-- RECORDS SHOWN follows --

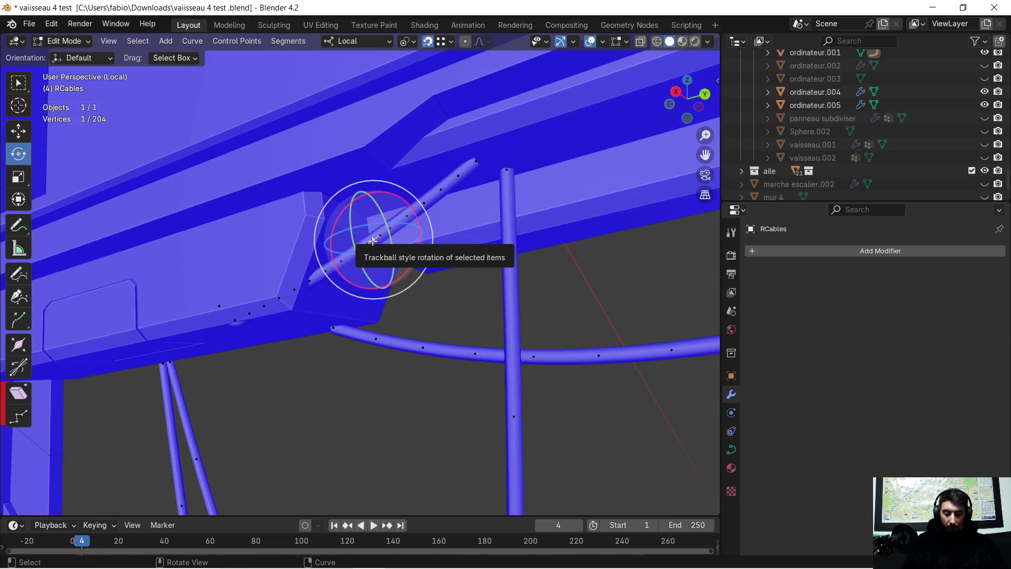
key("x")
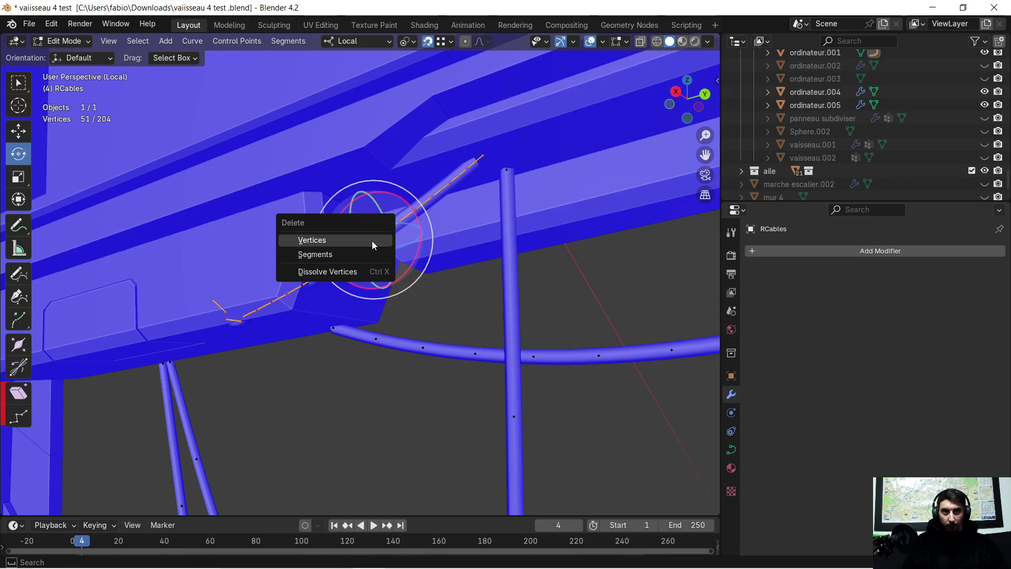
left_click(372, 241)
mouse_move(350, 253)
middle_mouse_down()
mouse_move(335, 305)
mouse_move(363, 325)
mouse_move(356, 344)
mouse_move(377, 335)
mouse_move(418, 366)
mouse_move(405, 352)
mouse_move(413, 301)
mouse_move(481, 294)
mouse_move(425, 303)
mouse_move(398, 336)
mouse_move(372, 340)
mouse_move(381, 324)
mouse_move(410, 307)
mouse_move(374, 334)
mouse_move(434, 339)
mouse_move(409, 376)
mouse_move(378, 342)
middle_mouse_up()
scroll(335, 305, "down", 3)
Return to Object Mode and deselect the cables.
key("Tab")
scroll(402, 327, "down", 3)
left_click(428, 320)
scroll(432, 305, "down", 1)
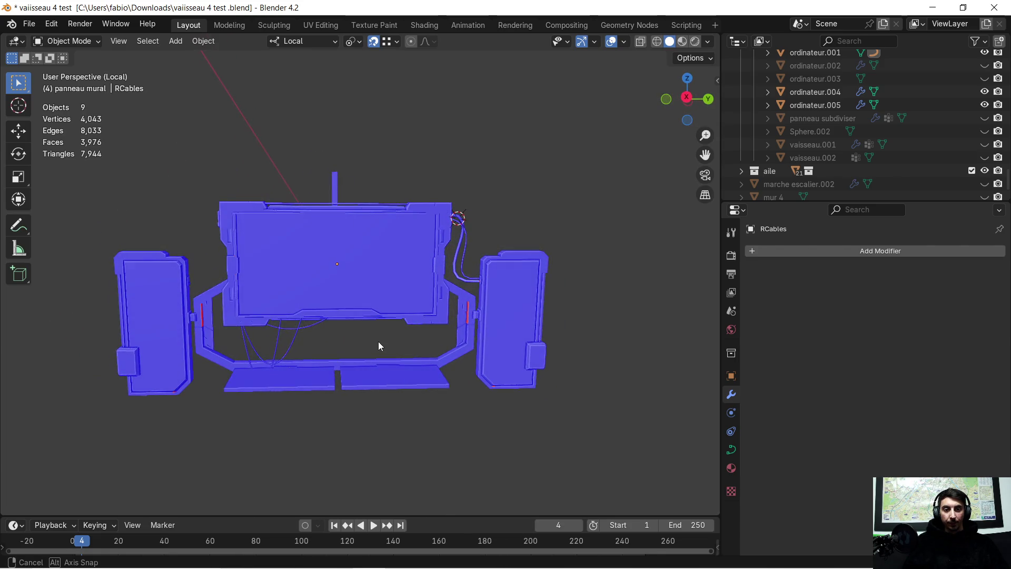
key("super")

-- RECORDS SHOWN concluded --

**YOUR INSTRUCTIONS:** Print the stretch of the data from the line with "middle_mouse_up()" through its last line, exactly and with both ends kept. Omit pictures.

**OUTPUT:**
middle_mouse_up()
scroll(335, 305, "down", 3)
Return to Object Mode and deselect the cables.
key("Tab")
scroll(402, 327, "down", 3)
left_click(428, 320)
scroll(432, 305, "down", 1)
key("super")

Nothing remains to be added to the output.